## The data:
+-------+
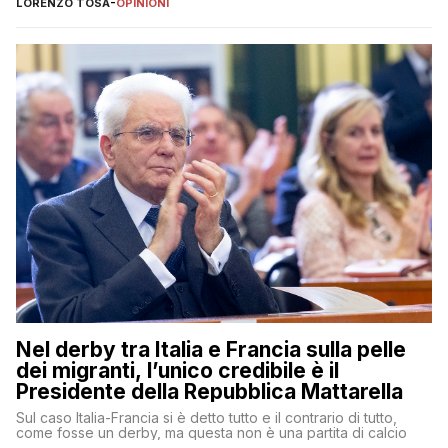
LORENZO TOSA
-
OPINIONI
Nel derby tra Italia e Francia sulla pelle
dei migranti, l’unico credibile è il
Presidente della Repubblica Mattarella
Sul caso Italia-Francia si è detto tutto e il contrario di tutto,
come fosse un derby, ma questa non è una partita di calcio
+-------+
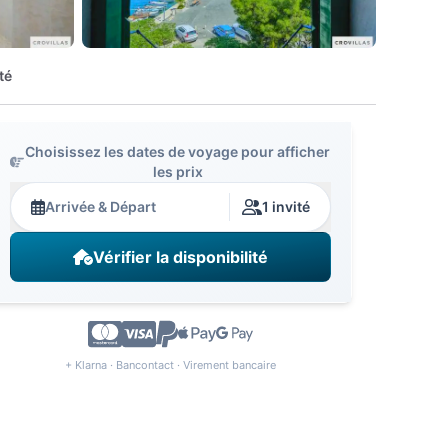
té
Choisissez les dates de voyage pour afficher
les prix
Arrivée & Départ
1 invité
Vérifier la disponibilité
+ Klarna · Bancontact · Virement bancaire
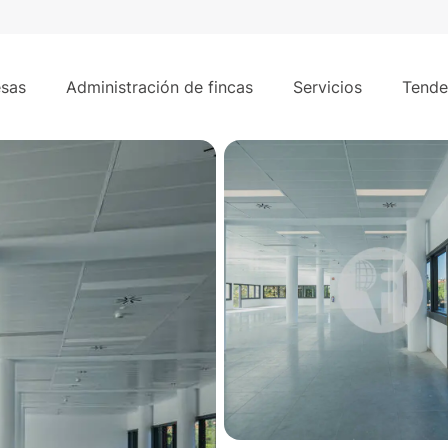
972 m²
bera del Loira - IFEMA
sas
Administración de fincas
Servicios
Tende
+-------+
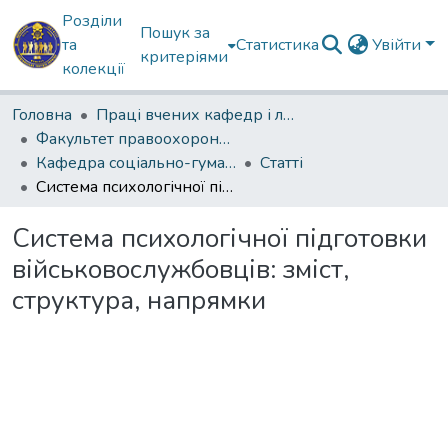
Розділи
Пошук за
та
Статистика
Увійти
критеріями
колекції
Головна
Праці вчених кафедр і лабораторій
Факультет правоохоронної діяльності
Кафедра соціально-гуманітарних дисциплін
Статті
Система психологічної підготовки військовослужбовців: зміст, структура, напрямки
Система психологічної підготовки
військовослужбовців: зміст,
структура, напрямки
+-------+
## Action item:
Read the entries above and find each line holding the word "військовослужбовців". Copy it out.

## Answer to this exercise:
Система психологічної підготовки військовослужбовців: зміст, структура, напрямки
військовослужбовців: зміст,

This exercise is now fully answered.